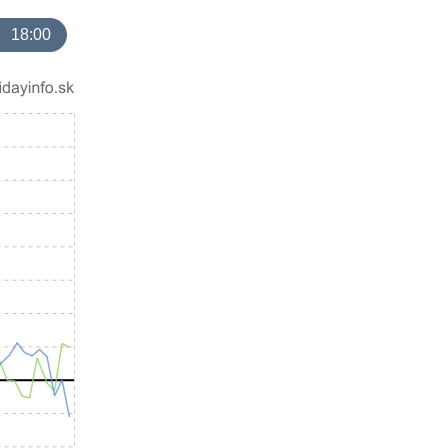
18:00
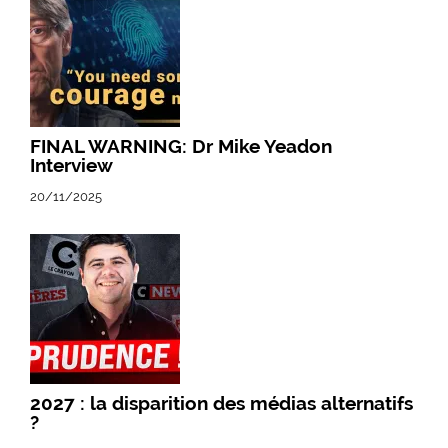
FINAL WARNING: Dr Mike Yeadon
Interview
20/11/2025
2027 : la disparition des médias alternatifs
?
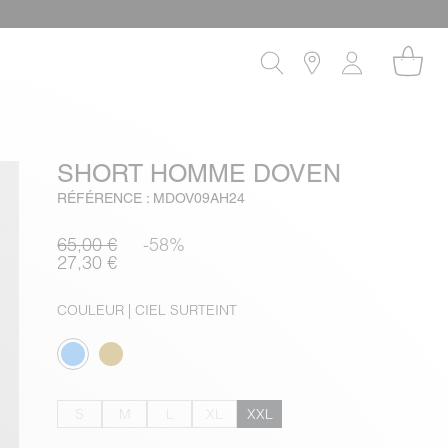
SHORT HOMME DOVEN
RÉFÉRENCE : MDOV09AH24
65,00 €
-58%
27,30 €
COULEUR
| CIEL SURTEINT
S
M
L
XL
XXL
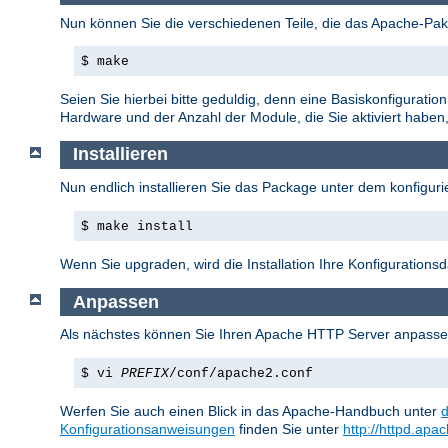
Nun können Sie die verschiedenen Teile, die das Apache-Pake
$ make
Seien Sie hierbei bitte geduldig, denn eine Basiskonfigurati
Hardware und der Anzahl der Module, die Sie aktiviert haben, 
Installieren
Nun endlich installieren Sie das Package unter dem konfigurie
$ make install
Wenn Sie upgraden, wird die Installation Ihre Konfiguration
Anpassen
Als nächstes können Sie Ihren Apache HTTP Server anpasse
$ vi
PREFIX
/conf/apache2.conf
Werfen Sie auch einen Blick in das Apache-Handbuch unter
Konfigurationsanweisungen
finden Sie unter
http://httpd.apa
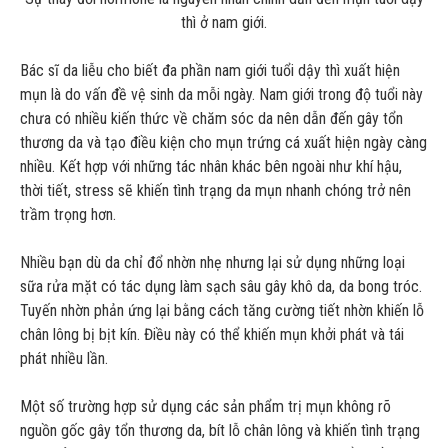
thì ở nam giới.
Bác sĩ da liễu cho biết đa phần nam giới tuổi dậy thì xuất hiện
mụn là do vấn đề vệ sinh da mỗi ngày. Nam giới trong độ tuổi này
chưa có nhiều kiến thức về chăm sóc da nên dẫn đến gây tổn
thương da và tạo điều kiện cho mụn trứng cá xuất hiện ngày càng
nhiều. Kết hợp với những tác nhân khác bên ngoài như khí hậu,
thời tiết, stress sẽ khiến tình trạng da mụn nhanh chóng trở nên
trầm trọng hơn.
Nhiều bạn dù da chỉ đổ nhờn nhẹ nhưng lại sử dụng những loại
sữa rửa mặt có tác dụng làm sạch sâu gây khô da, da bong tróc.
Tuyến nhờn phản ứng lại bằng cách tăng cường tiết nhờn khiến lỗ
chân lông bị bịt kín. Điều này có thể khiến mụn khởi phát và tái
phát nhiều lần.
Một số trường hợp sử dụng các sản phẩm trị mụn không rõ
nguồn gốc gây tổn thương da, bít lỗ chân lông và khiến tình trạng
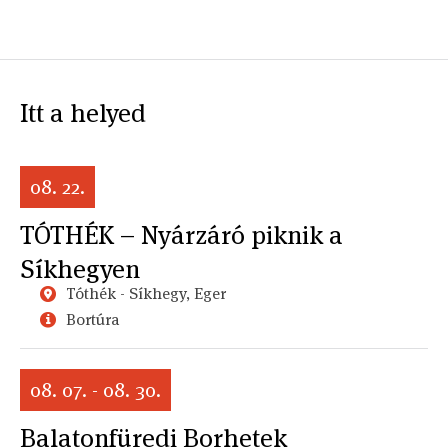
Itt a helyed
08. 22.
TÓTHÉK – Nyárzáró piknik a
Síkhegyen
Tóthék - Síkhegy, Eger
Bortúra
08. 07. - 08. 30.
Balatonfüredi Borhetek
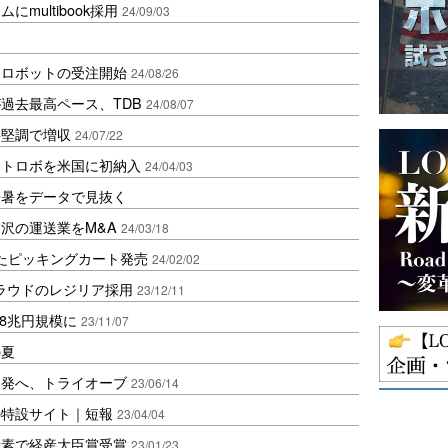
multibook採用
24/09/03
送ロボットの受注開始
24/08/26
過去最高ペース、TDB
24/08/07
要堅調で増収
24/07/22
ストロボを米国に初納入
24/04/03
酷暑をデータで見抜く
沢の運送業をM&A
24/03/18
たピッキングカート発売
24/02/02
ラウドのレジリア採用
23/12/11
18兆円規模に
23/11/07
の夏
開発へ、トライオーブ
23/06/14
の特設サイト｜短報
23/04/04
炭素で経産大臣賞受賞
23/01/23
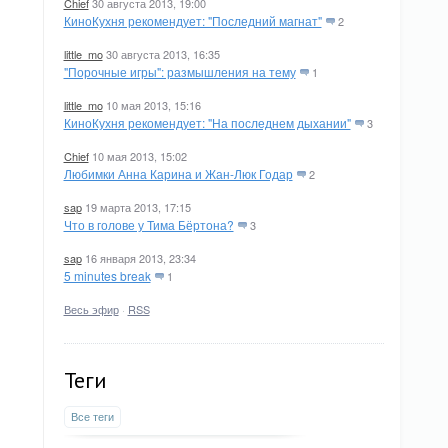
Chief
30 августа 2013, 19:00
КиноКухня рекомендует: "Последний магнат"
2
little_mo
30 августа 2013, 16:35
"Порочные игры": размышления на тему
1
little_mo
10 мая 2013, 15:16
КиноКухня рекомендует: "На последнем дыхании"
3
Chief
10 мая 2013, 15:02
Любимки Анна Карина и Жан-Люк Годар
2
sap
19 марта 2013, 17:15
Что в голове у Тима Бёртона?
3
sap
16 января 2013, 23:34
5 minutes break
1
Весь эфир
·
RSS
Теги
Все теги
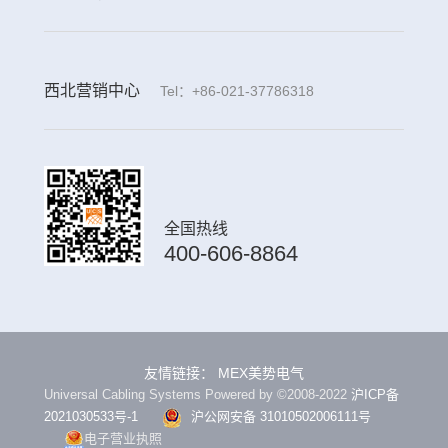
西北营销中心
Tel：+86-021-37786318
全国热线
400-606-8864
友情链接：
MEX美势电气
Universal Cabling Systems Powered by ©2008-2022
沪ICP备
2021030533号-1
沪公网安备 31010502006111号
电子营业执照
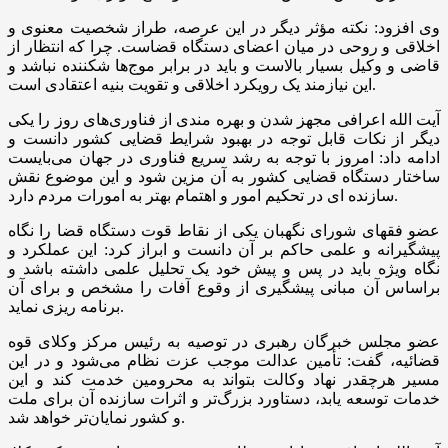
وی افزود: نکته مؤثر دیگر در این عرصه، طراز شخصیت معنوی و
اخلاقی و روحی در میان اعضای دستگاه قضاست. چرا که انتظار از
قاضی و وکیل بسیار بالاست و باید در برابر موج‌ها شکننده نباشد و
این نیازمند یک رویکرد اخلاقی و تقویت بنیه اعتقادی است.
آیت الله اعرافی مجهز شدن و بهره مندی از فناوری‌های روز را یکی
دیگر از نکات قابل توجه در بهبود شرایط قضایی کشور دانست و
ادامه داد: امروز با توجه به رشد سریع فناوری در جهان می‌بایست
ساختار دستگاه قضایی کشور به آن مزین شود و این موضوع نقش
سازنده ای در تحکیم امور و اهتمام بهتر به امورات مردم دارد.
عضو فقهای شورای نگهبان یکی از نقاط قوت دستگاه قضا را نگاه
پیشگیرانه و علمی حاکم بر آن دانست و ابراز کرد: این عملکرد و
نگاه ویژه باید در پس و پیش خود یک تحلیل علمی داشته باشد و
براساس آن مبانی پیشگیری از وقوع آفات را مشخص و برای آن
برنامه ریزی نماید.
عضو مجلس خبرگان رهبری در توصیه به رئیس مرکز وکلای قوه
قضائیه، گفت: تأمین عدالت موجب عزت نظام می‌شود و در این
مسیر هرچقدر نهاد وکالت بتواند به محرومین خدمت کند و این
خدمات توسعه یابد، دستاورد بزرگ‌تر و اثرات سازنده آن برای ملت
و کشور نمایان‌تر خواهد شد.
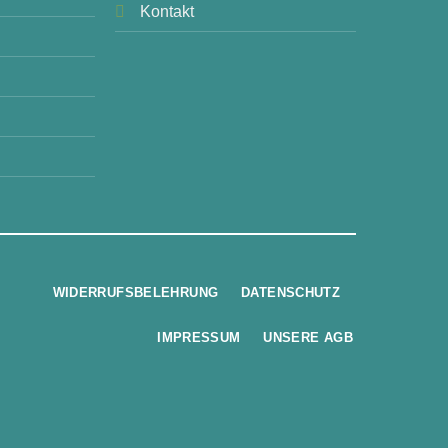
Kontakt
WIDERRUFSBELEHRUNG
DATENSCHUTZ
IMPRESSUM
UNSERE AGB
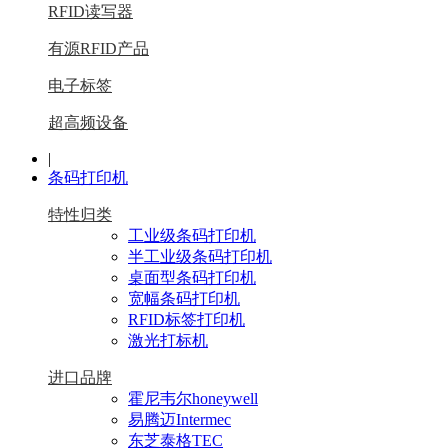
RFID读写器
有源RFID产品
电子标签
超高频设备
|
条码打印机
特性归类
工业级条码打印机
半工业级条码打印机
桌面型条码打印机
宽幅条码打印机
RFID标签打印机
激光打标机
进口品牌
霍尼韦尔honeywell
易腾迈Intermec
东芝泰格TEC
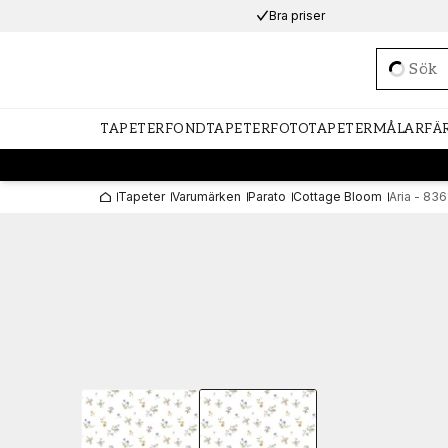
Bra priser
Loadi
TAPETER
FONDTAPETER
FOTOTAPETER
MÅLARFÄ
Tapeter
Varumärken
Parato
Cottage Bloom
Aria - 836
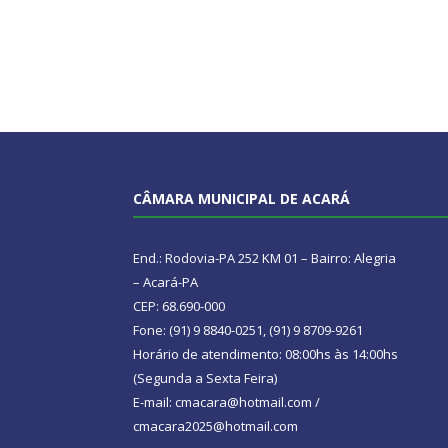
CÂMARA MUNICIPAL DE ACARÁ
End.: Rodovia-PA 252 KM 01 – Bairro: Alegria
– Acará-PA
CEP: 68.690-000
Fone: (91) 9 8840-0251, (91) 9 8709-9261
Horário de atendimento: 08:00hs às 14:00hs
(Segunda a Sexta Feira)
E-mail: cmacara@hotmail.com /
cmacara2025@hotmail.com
┄┄┄┄┄┄┄┄┄┄
**WORK TASK**
Switch "Kontakt" to "Contact" and write out all of the material again with everything else unchanged and the pictures left out.

**FINISHED TASK**
18:00
FINAL WARNING: Dr Mike Yeadon
Interview
20/11/2025
2027 : la disparition des médias alternatifs
?
SHORT HOMME DOVEN
RÉFÉRENCE : MDOV09AH24
65,00 €
-58%
27,30 €
COULEUR
| CIEL SURTEINT
S
M
L
XL
XXL
Nun können Sie die verschiedenen Teile, die das Apache-Pake
$ make
Seien Sie hierbei bitte geduldig, denn eine Basiskonfigurati
Hardware und der Anzahl der Module, die Sie aktiviert haben, 
Installieren
Nun endlich installieren Sie das Package unter dem konfigurie
$ make install
Wenn Sie upgraden, wird die Installation Ihre Konfiguration
Anpassen
Als nächstes können Sie Ihren Apache HTTP Server anpasse
$ vi
PREFIX
/conf/apache2.conf
Werfen Sie auch einen Blick in das Apache-Handbuch unter
Konfigurationsanweisungen
finden Sie unter
http://httpd.apa
thì ở nam giới.
Bác sĩ da liễu cho biết đa phần nam giới tuổi dậy thì xuất hiện
mụn là do vấn đề vệ sinh da mỗi ngày. Nam giới trong độ tuổi này
chưa có nhiều kiến thức về chăm sóc da nên dẫn đến gây tổn
thương da và tạo điều kiện cho mụn trứng cá xuất hiện ngày càng
nhiều. Kết hợp với những tác nhân khác bên ngoài như khí hậu,
thời tiết, stress sẽ khiến tình trạng da mụn nhanh chóng trở nên
trầm trọng hơn.
Nhiều bạn dù da chỉ đổ nhờn nhẹ nhưng lại sử dụng những loại
sữa rửa mặt có tác dụng làm sạch sâu gây khô da, da bong tróc.
Tuyến nhờn phản ứng lại bằng cách tăng cường tiết nhờn khiến lỗ
chân lông bị bịt kín. Điều này có thể khiến mụn khởi phát và tái
phát nhiều lần.
Một số trường hợp sử dụng các sản phẩm trị mụn không rõ
nguồn gốc gây tổn thương da, bít lỗ chân lông và khiến tình trạng
Itt a helyed
08. 22.
TÓTHÉK – Nyárzáró piknik a
Síkhegyen
Tóthék - Síkhegy, Eger
Bortúra
08. 07. - 08. 30.
Balatonfüredi Borhetek
multibook採用
24/09/03
送ロボットの受注開始
24/08/26
過去最高ペース、TDB
24/08/07
要堅調で増収
24/07/22
ストロボを米国に初納入
24/04/03
酷暑をデータで見抜く
沢の運送業をM&A
24/03/18
たピッキングカート発売
24/02/02
ラウドのレジリア採用
23/12/11
18兆円規模に
23/11/07
の夏
開発へ、トライオーブ
23/06/14
の特設サイト｜短報
23/04/04
炭素で経産大臣賞受賞
23/01/23
Chief
30 августа 2013, 19:00
КиноКухня рекомендует: "Последний магнат"
2
little_mo
30 августа 2013, 16:35
"Порочные игры": размышления на тему
1
little_mo
10 мая 2013, 15:16
КиноКухня рекомендует: "На последнем дыхании"
3
Chief
10 мая 2013, 15:02
Любимки Анна Карина и Жан-Люк Годар
2
sap
19 марта 2013, 17:15
Что в голове у Тима Бёртона?
3
sap
16 января 2013, 23:34
5 minutes break
1
Весь эфир
·
RSS
Теги
Все теги
西北营销中心
Tel：+86-021-37786318
全国热线
400-606-8864
友情链接：
MEX美势电气
Universal Cabling Systems Powered by ©2008-2022
沪ICP备
2021030533号-1
沪公网安备 31010502006111号
电子营业执照
وی افزود: نکته مؤثر دیگر در این عرصه، طراز شخصیت معنوی و
اخلاقی و روحی در میان اعضای دستگاه قضاست. چرا که انتظار از
قاضی و وکیل بسیار بالاست و باید در برابر موج‌ها شکننده نباشد و
این نیازمند یک رویکرد اخلاقی و تقویت بنیه اعتقادی است.
آیت الله اعرافی مجهز شدن و بهره مندی از فناوری‌های روز را یکی
دیگر از نکات قابل توجه در بهبود شرایط قضایی کشور دانست و
ادامه داد: امروز با توجه به رشد سریع فناوری در جهان می‌بایست
ساختار دستگاه قضایی کشور به آن مزین شود و این موضوع نقش
سازنده ای در تحکیم امور و اهتمام بهتر به امورات مردم دارد.
عضو فقهای شورای نگهبان یکی از نقاط قوت دستگاه قضا را نگاه
پیشگیرانه و علمی حاکم بر آن دانست و ابراز کرد: این عملکرد و
نگاه ویژه باید در پس و پیش خود یک تحلیل علمی داشته باشد و
براساس آن مبانی پیشگیری از وقوع آفات را مشخص و برای آن
برنامه ریزی نماید.
عضو مجلس خبرگان رهبری در توصیه به رئیس مرکز وکلای قوه
قضائیه، گفت: تأمین عدالت موجب عزت نظام می‌شود و در این
مسیر هرچقدر نهاد وکالت بتواند به محرومین خدمت کند و این
خدمات توسعه یابد، دستاورد بزرگ‌تر و اثرات سازنده آن برای ملت
و کشور نمایان‌تر خواهد شد.
Contact
WIDERRUFSBELEHRUNG
DATENSCHUTZ
IMPRESSUM
UNSERE AGB
RFID读写器
有源RFID产品
电子标签
超高频设备
|
条码打印机
特性归类
工业级条码打印机
半工业级条码打印机
桌面型条码打印机
宽幅条码打印机
RFID标签打印机
激光打标机
进口品牌
霍尼韦尔honeywell
易腾迈Intermec
东芝泰格TEC
Bra priser
Loadi
TAPETER
FONDTAPETER
FOTOTAPETER
MÅLARFÄ
Tapeter
Varumärken
Parato
Cottage Bloom
Aria - 836
CÂMARA MUNICIPAL DE ACARÁ
End.: Rodovia-PA 252 KM 01 – Bairro: Alegria
– Acará-PA
CEP: 68.690-000
Fone: (91) 9 8840-0251, (91) 9 8709-9261
Horário de atendimento: 08:00hs às 14:00hs
(Segunda a Sexta Feira)
E-mail: cmacara@hotmail.com /
cmacara2025@hotmail.com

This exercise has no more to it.